Affamée de lecture, sûrement, mais je ne me connaissais pas à l'époque des tendances boulimiques! Quel sortilège renfermait le volume de Madame Rowling? La formule me paraît aujourd'hui beaucoup moins compliquée: un univers fantastique où reposer l'esprit abruti par une société médiocre (et encore, je suis polie!), un enfant incompris par sa famille (une pensée émue au célèbre, et véridique, « famille, je vous hais » d'André Gide)... et des méchants!

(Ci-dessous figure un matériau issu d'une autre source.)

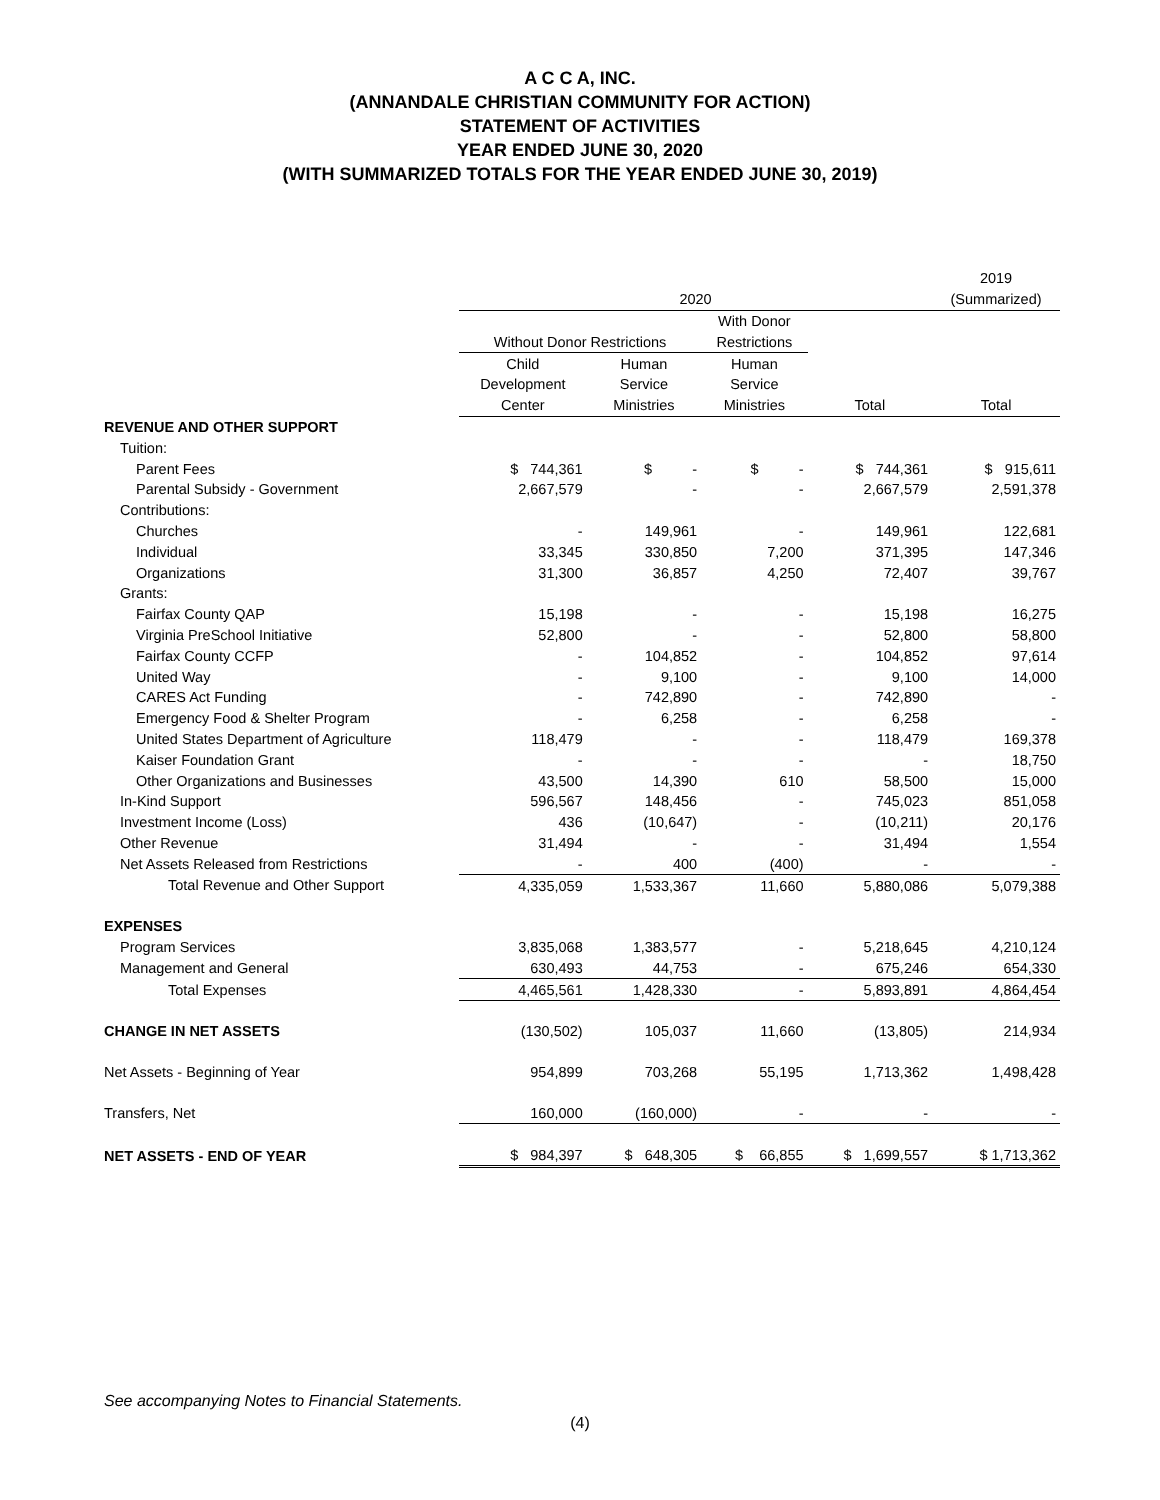A C C A, INC.
(ANNANDALE CHRISTIAN COMMUNITY FOR ACTION)
STATEMENT OF ACTIVITIES
YEAR ENDED JUNE 30, 2020
(WITH SUMMARIZED TOTALS FOR THE YEAR ENDED JUNE 30, 2019)
| | | | | | 2019 |
| | 2020 | | | | (Summarized) |
| | | | With Donor | | |
| | Without Donor Restrictions | | Restrictions | | |
| | Child | Human | Human | | |
| | Development | Service | Service | | |
| | Center | Ministries | Ministries | Total | Total |
| REVENUE AND OTHER SUPPORT | | | | | |
| Tuition: | | | | | |
| Parent Fees | $ 744,361 | $ - | $ - | $ 744,361 | $ 915,611 |
| Parental Subsidy - Government | 2,667,579 | - | - | 2,667,579 | 2,591,378 |
| Contributions: | | | | | |
| Churches | - | 149,961 | - | 149,961 | 122,681 |
| Individual | 33,345 | 330,850 | 7,200 | 371,395 | 147,346 |
| Organizations | 31,300 | 36,857 | 4,250 | 72,407 | 39,767 |
| Grants: | | | | | |
| Fairfax County QAP | 15,198 | - | - | 15,198 | 16,275 |
| Virginia PreSchool Initiative | 52,800 | - | - | 52,800 | 58,800 |
| Fairfax County CCFP | - | 104,852 | - | 104,852 | 97,614 |
| United Way | - | 9,100 | - | 9,100 | 14,000 |
| CARES Act Funding | - | 742,890 | - | 742,890 | - |
| Emergency Food & Shelter Program | - | 6,258 | - | 6,258 | - |
| United States Department of Agriculture | 118,479 | - | - | 118,479 | 169,378 |
| Kaiser Foundation Grant | - | - | - | - | 18,750 |
| Other Organizations and Businesses | 43,500 | 14,390 | 610 | 58,500 | 15,000 |
| In-Kind Support | 596,567 | 148,456 | - | 745,023 | 851,058 |
| Investment Income (Loss) | 436 | (10,647) | - | (10,211) | 20,176 |
| Other Revenue | 31,494 | - | - | 31,494 | 1,554 |
| Net Assets Released from Restrictions | - | 400 | (400) | - | - |
| Total Revenue and Other Support | 4,335,059 | 1,533,367 | 11,660 | 5,880,086 | 5,079,388 |
| EXPENSES | | | | | |
| Program Services | 3,835,068 | 1,383,577 | - | 5,218,645 | 4,210,124 |
| Management and General | 630,493 | 44,753 | - | 675,246 | 654,330 |
| Total Expenses | 4,465,561 | 1,428,330 | - | 5,893,891 | 4,864,454 |
| CHANGE IN NET ASSETS | (130,502) | 105,037 | 11,660 | (13,805) | 214,934 |
| Net Assets - Beginning of Year | 954,899 | 703,268 | 55,195 | 1,713,362 | 1,498,428 |
| Transfers, Net | 160,000 | (160,000) | - | - | - |
| NET ASSETS - END OF YEAR | $ 984,397 | $ 648,305 | $ 66,855 | $ 1,699,557 | $ 1,713,362 |
See accompanying Notes to Financial Statements.
(4)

Les tomes suivants ont été écrit sur le même schéma que le premier: rentrée à Poudlard (je m'incline devant Jean-François Ménard, le traducteur de la série que l'on oublie trop souvent. Car le nom de l'école de sorcellerie est passé dans la langue de Shakespeare alors qu'en anglais, elle se nomme Hogwarts! Rien que ça...), péripéties diverses comme des bobos et des meurtres, confrontation avec Voldemort (Voldy pour les intimes. Rien de tel que les surnoms stupides pour démystifier le mal... à réfléchir), évanouissement donc direction l'infirmerie (le fait que H.P. s'évanouisse à la fin des combats a soulevé de nombreux questionnements chez ma petite soeur... Je me permets de vous l'indiquer car cela n'arrive pas souvent!).

Si le nombre des « gentils » augmentent, le clan des « méchants » s'étoffent avec, notamment, l'apparition de Bellatrix (voldemorement interprétée par Helena Bonham Carter) et d'agents doubles comme Severus Rogue, et peut-être pourrons nous bientôt ajouter à cette liste Dumbledore (je n'en suis qu'au début je vous dis!). Albus, « blanc » en latin (les prénoms des personnages sont nombreux a être inspiré de cette langue, alors à vos dictionnaires latins/français!)... Quelle magnifique morale que celle du Mal caché derrière le Bien... mais je m'avance! Page 63: un seul meurtre a été commis et, pour l'instant, monsieur le Directeur est toujours « officiellement » mort. Je retourne à ma lecture.

Joyeux Halloween, visiteur, et bonne année aux sorciers de passage sur ce blog.



Commentaire de xxx47 (06/11/2007 22:18) :

hum, j'ai beaucoup aimé ce livre moi aussi... je suppose que depuis le temps tu as du le finir? par contre j'aurais pas trouvé que le personnage d'Harry Potter était perverti par toute la pub qu'on en a faite, après tout J.K. Rowling en est pas franchement responsable. J'aurais plutôt trouvé qu'il était un peu décrédibilisé par la performance de Daniel Radcliffe^^ enfin trève de bavardages: j'aime beaucoup tes écrits :)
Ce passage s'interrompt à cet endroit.